* [Work instruction] From the records below, pick out each line containing the string "сверления" and copy those lines.

* [Entries shown]

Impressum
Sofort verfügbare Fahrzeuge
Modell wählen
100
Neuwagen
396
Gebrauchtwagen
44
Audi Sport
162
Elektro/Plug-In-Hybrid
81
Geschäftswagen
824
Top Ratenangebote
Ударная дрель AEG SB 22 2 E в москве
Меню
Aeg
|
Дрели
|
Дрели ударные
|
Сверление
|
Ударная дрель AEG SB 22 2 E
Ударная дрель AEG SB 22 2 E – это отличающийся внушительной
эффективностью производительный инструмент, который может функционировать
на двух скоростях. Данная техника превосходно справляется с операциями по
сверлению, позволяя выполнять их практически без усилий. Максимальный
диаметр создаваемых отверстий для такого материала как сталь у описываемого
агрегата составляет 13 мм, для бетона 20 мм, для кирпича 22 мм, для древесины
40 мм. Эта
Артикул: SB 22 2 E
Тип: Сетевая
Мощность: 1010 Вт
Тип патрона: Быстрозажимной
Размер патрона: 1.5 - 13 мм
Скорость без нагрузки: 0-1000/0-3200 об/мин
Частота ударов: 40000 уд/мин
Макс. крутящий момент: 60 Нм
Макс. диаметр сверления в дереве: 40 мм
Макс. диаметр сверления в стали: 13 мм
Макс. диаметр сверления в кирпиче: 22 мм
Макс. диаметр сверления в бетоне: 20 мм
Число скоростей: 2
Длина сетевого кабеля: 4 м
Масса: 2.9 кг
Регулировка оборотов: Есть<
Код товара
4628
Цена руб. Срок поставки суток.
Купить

--

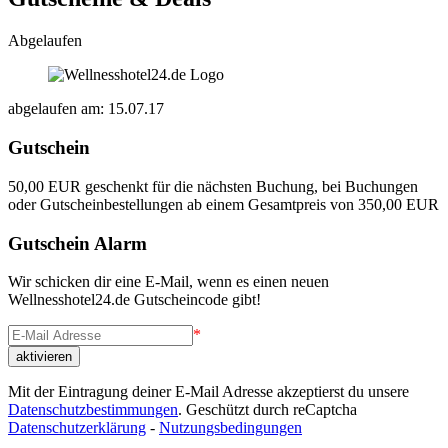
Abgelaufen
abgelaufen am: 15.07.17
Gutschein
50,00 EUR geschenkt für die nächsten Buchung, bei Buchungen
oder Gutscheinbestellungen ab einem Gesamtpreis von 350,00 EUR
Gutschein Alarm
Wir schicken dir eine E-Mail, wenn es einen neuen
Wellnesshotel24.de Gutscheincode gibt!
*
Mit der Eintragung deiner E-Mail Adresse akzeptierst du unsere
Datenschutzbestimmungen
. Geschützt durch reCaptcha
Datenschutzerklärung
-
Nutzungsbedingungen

* [Exercise answer]
Макс. диаметр сверления в дереве: 40 мм
Макс. диаметр сверления в стали: 13 мм
Макс. диаметр сверления в кирпиче: 22 мм
Макс. диаметр сверления в бетоне: 20 мм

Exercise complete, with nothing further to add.